Count how many lines in this material contain "right". The answer is that number alone.

● **SOURCE MATERIAL**
□ □ □ □

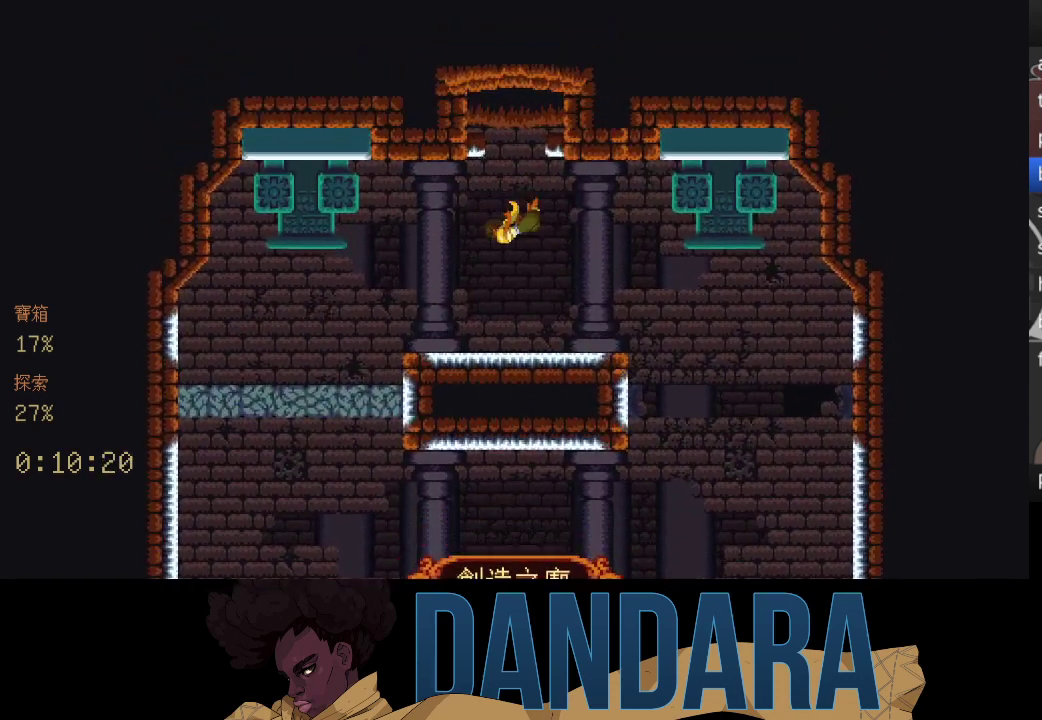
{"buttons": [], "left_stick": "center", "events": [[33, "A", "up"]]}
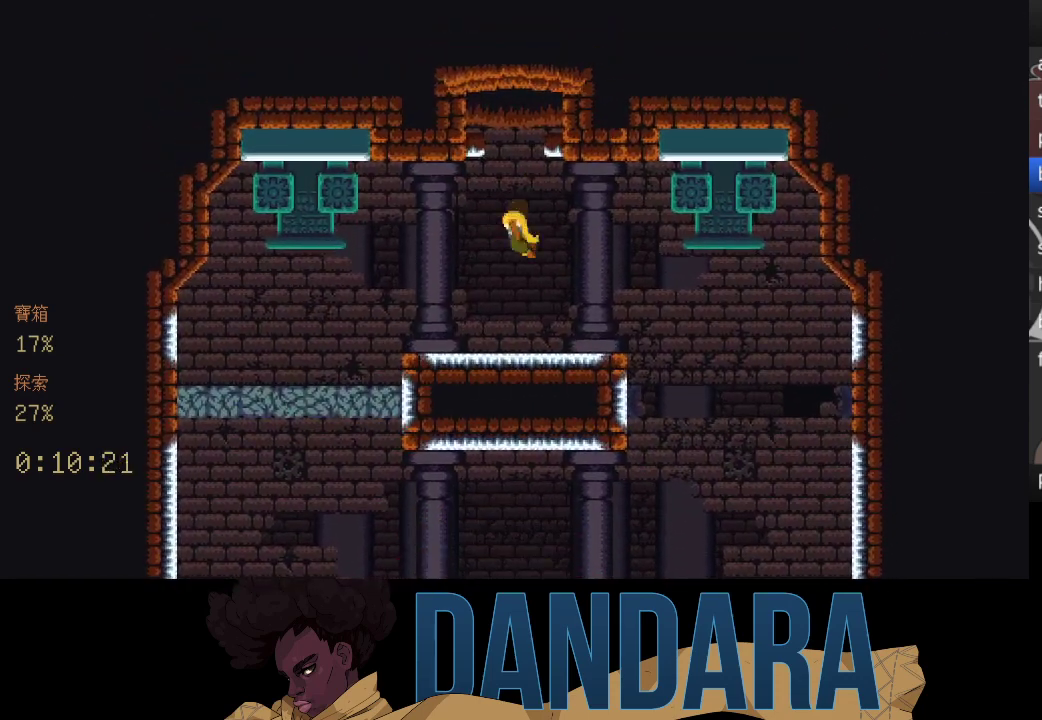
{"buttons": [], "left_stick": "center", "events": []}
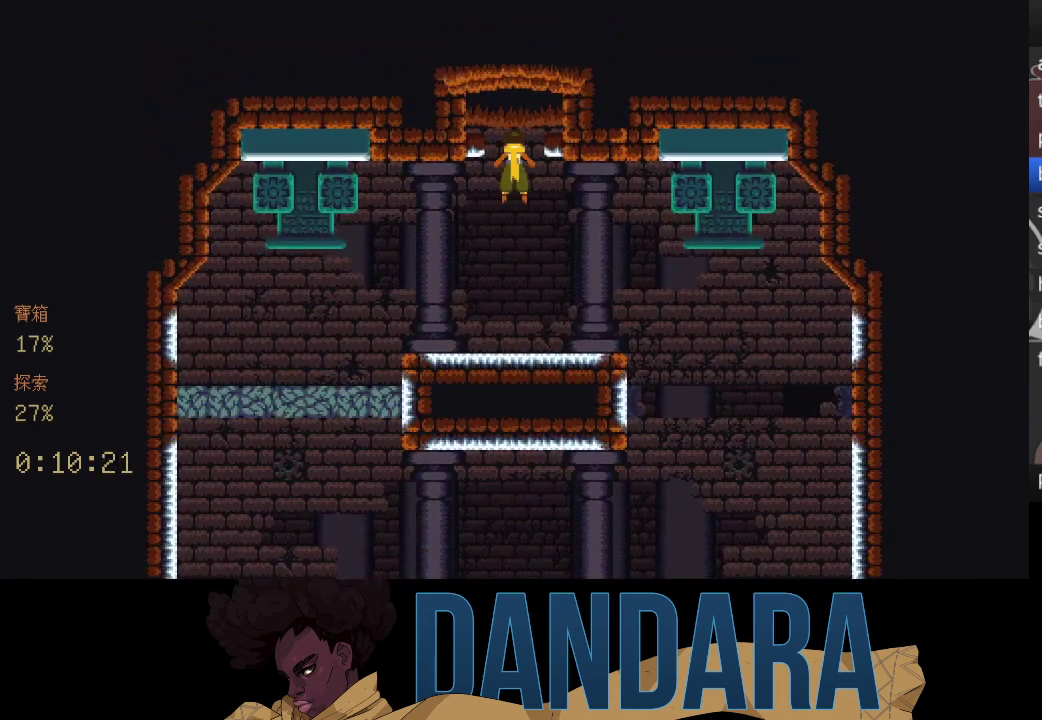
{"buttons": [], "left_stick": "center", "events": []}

□ □ □ □

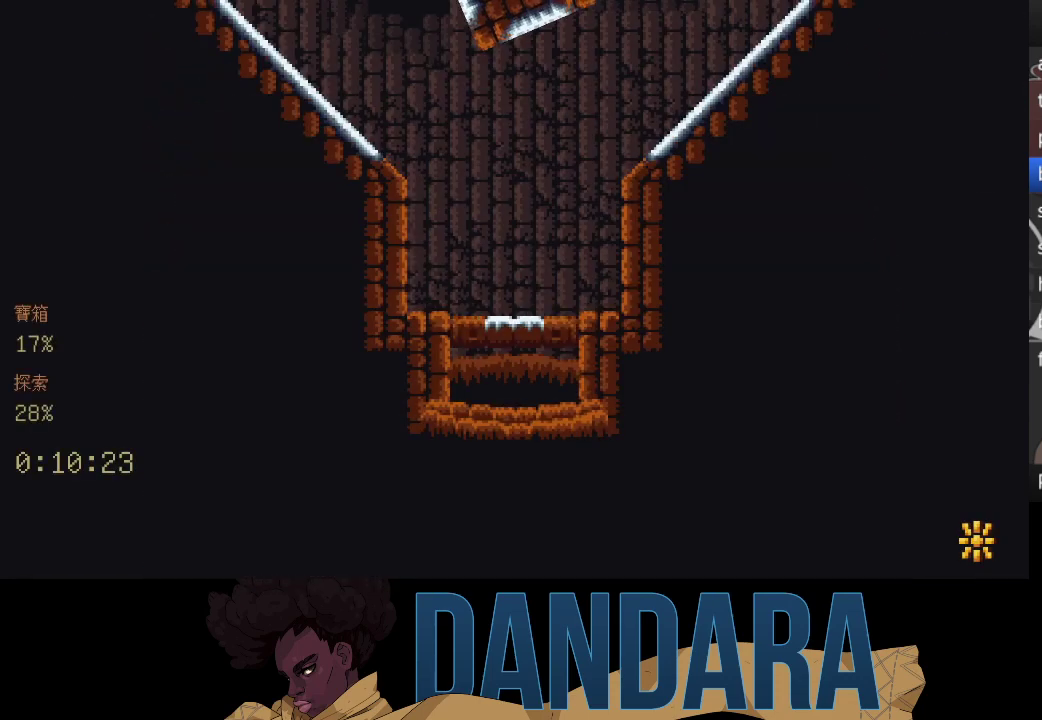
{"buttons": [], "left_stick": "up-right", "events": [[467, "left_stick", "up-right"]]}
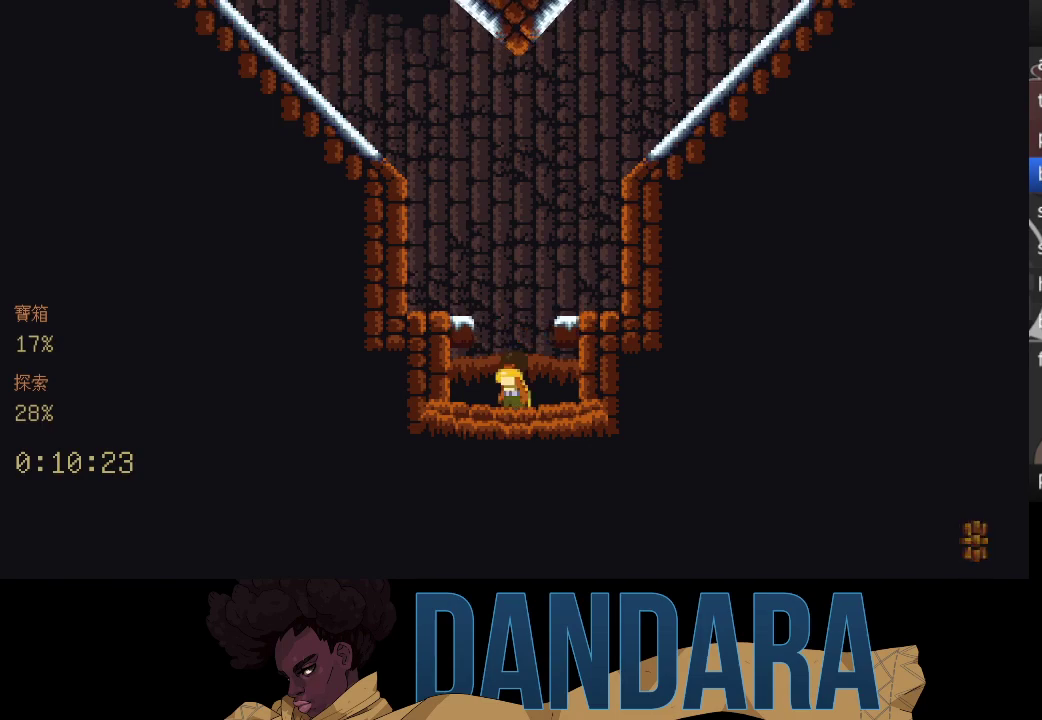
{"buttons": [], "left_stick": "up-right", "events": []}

□ □ □ □

● **SOLUTION TO THIS PROBLEM**
2